Divorce is a difficult and emotional process for anyone to go through. However, when you are married to a narcissist, it can become even more complicated. Narcissists have a personality disorder that makes them self-centered, entitled, and lacking empathy for others. This can make it difficult to navigate a divorce with them. In this article, we will discuss why a narcissist won’t divorce you and what you can do about it.
They Want to Maintain Control
Narcissists thrive on control and power. They want to be in charge of every aspect of their lives, including their relationships. When a narcissist is faced with the idea of a divorce, they may feel like they are losing control.
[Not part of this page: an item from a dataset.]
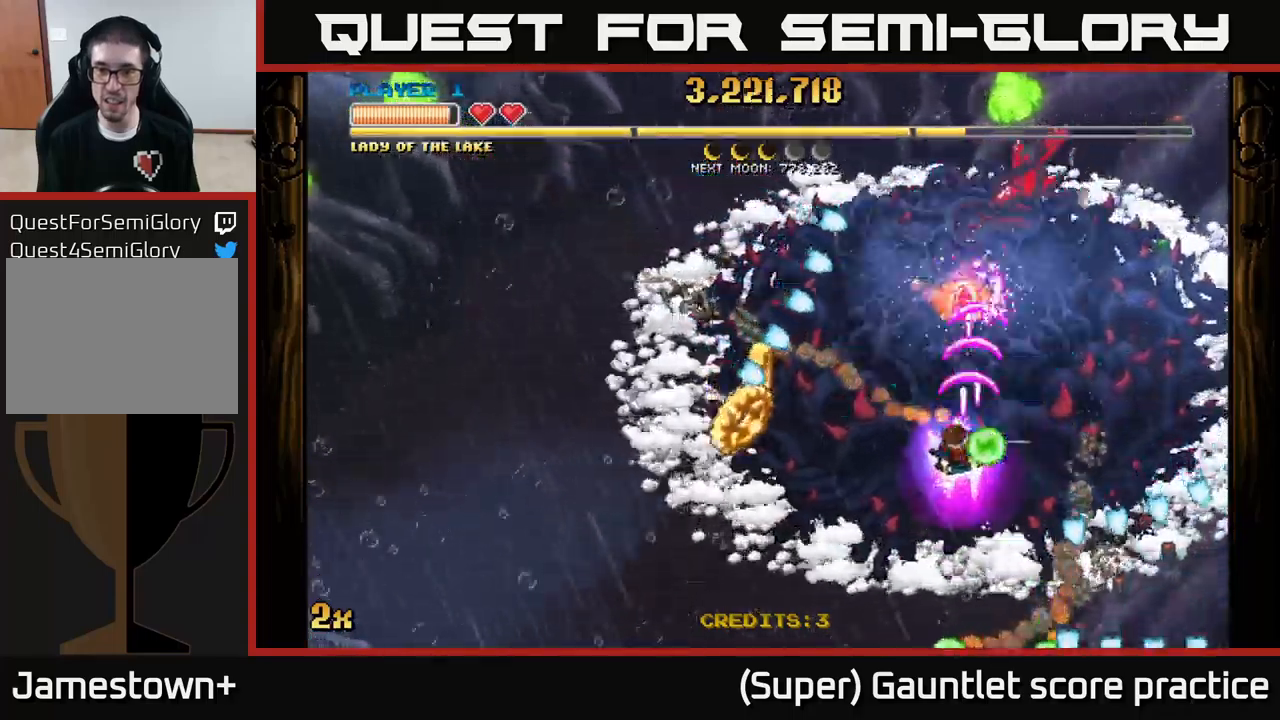
{"buttons": ["A"], "left_stick": "down-left", "events": []}
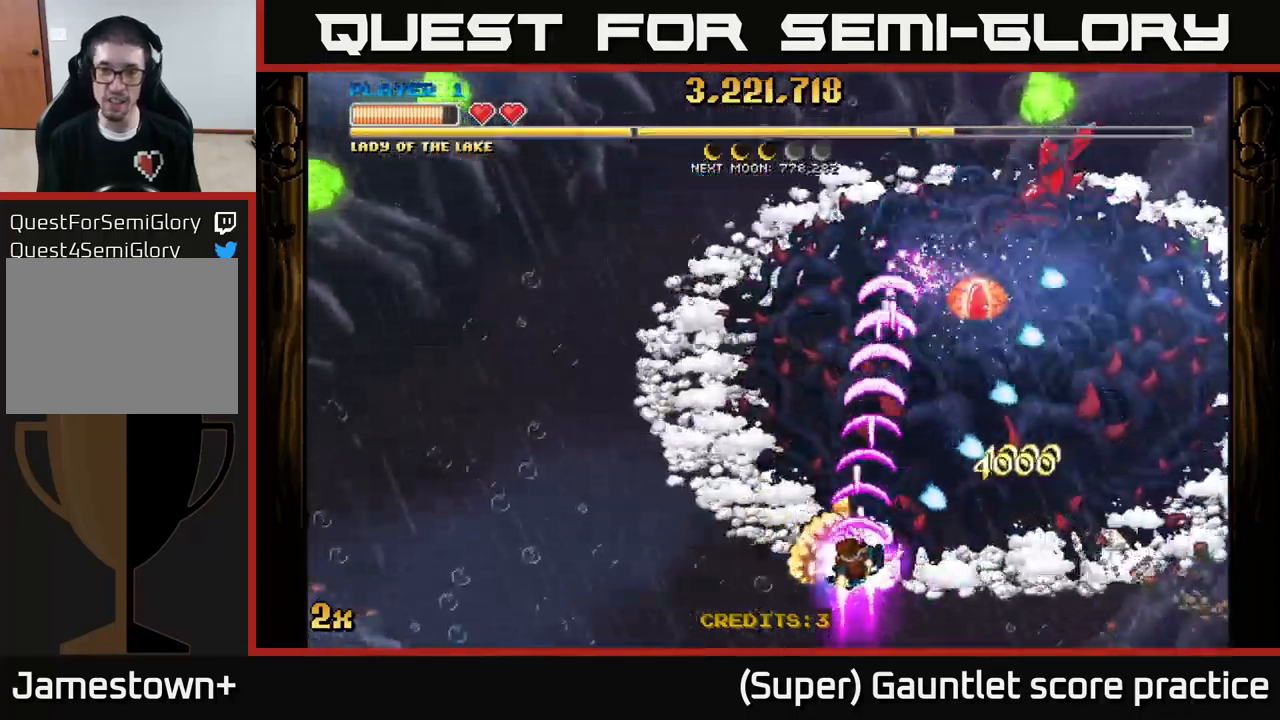
{"buttons": ["A"], "left_stick": "down-left", "events": [[50, "left_stick", "left"], [150, "X", "down"], [150, "left_stick", "up-left"], [300, "X", "up"], [450, "left_stick", "down-left"]]}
This can cause them to do everything in their power to maintain control, including refusing to sign divorce papers or dragging out the process as long as possible.
They Don’t Want to Be Seen as a Failure
Narcissists have an intense fear of failure. They want to be seen as successful and perfect in every way. The idea of a divorce can be seen as a failure in their eyes, and they may be unwilling to go through with it because of this fear. They may also worry about how a divorce will affect their image and reputation.
They Want to Punish You
Narcissists can be very vindictive, and they may want to punish you for wanting a divorce. They may use the divorce process as a way to manipulate and control you, or they may refuse to sign divorce papers as a way to get back at you for wanting to end the relationship.
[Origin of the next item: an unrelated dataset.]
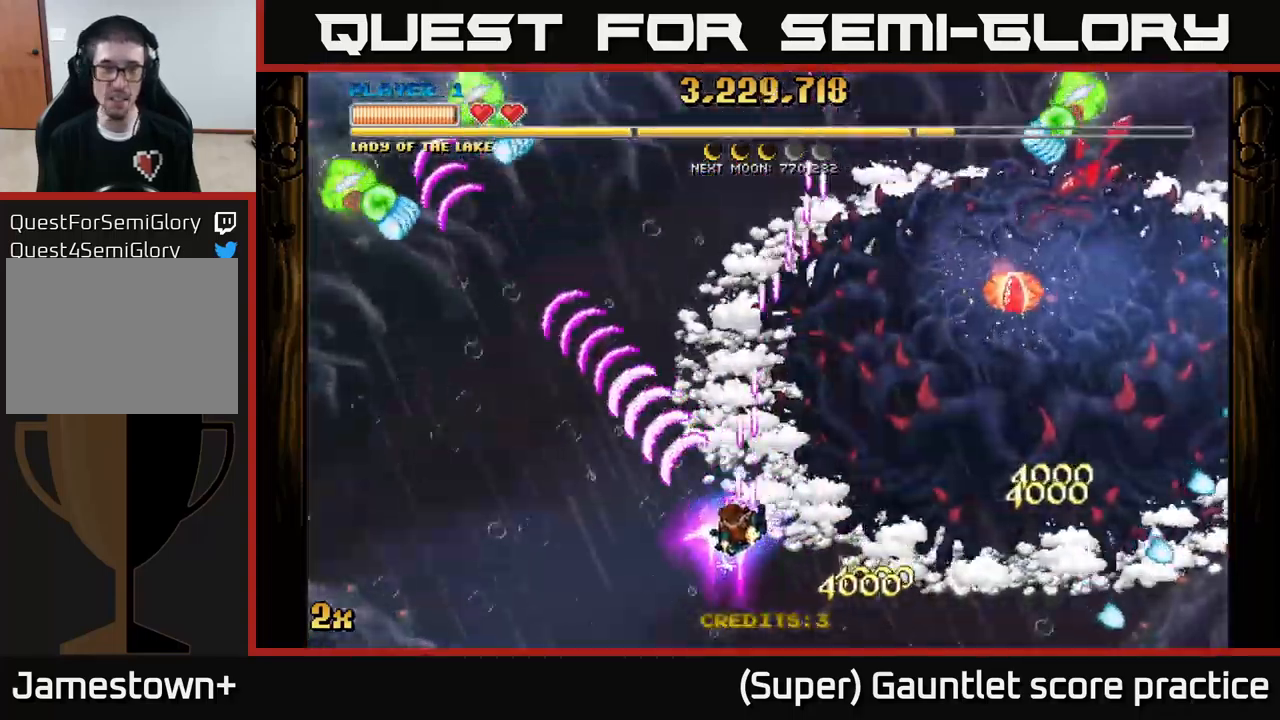
{"buttons": ["A"], "left_stick": "left", "events": [[167, "left_stick", "left"], [267, "left_stick", "up-left"], [450, "left_stick", "left"]]}
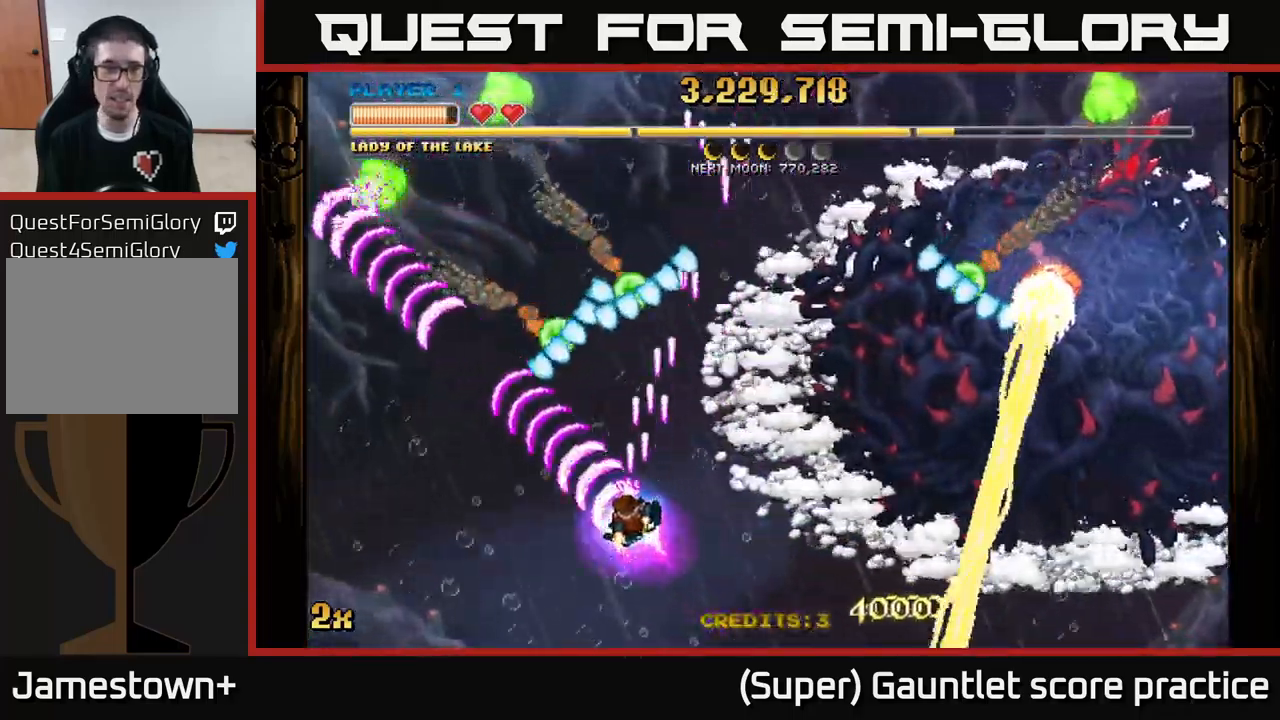
{"buttons": ["A"], "left_stick": "down-left", "events": [[234, "left_stick", "up"], [250, "X", "down"], [400, "X", "up"], [500, "left_stick", "down-left"]]}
They Want to Keep You in Their Life
Narcissists can’t stand to be alone, and they may want to keep you in their life in some way. They may see a divorce as a final separation and may be unwilling to let go completely. They may also want to keep you around as a backup plan in case their next relationship doesn’t work out.
They Enjoy the Drama
Narcissists thrive on drama and attention. They may see a divorce as an opportunity to create chaos and drama in their lives. They may also enjoy the attention they get from friends and family during a divorce and may use it as a way to manipulate and control others.
They Think They Can Win
Narcissists have a strong sense of entitlement and believe they are always right. They may see a divorce as a competition and may want to “win” at all costs. They may be unwilling to compromise or negotiate during the divorce process and may do everything in their power to come out on top.
They Don’t Want to Lose Their Assets
Narcissists can be very materialistic and may value their possessions and assets over their relationships. They may be unwilling to give up any of their assets during a divorce and may do everything in their power to hold on to what they believe is rightfully theirs.
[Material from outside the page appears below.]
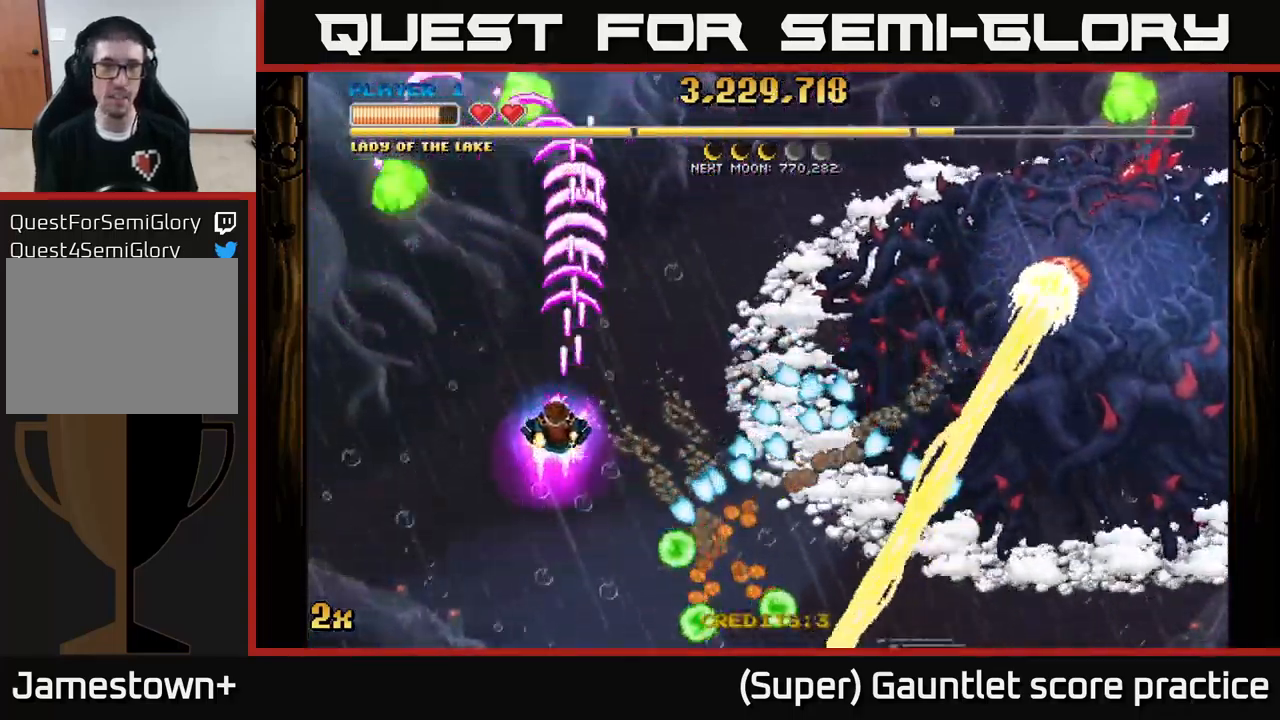
{"buttons": ["A"], "left_stick": "left", "events": [[250, "left_stick", "left"]]}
They Don’t Want to Pay Child Support
Narcissists can be very selfish and may not want to pay child support or alimony during a divorce. They may see it as a way for you to continue to control them and may refuse to cooperate with the divorce process because of this.
They Don’t Want to Admit Fault
Narcissists have a difficult time admitting fault or taking responsibility for their actions. They may be unwilling to acknowledge that the relationship has come to an end, or they may blame you for everything that went wrong in the marriage. This can make it difficult to negotiate a divorce settlement or come to any kind of agreement.
They Want to Hurt You
Narcissists can be very cruel and may want to hurt you during the divorce process. They may use the divorce as a way to get revenge on you for perceived wrongs or to make you feel guilty for wanting to end the relationship. This can make the divorce process even more difficult and emotionally draining.
What Can You Do?
If you are married to a narcissist and are struggling to get a divorce, there are a few things you can do to make the process easier:
- Get a good lawyer who is experienced in dealing with narcissists.
- Set clear boundaries and stick to them.
- Don’t engage in their drama or manipulation.
- Focus on taking care of yourself and your children.
- Find a support system of friends and family who can help you through the process.
Divorcing a narcissist can be a difficult and emotional process, but it is possible. Understanding why a narcissist won’t divorce you can help you navigate the process more effectively. Remember to take care of yourself and seek help if you need it.